• Exercise goal: A word-for-word reproduction of the listing is required.

• Exercise data:

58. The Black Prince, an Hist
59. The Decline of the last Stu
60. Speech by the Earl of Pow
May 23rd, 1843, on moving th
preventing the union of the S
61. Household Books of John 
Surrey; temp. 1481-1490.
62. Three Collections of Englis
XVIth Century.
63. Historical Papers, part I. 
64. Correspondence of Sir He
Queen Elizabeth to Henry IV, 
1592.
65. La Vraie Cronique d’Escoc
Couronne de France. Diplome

• Result:
58. The Black Prince, an Hist
59. The Decline of the last Stu
60. Speech by the Earl of Pow
May 23rd, 1843, on moving th
preventing the union of the S
61. Household Books of John 
Surrey; temp. 1481-1490.
62. Three Collections of Englis
XVIth Century.
63. Historical Papers, part I. 
64. Correspondence of Sir He
Queen Elizabeth to Henry IV, 
1592.
65. La Vraie Cronique d’Escoc
Couronne de France. Diplome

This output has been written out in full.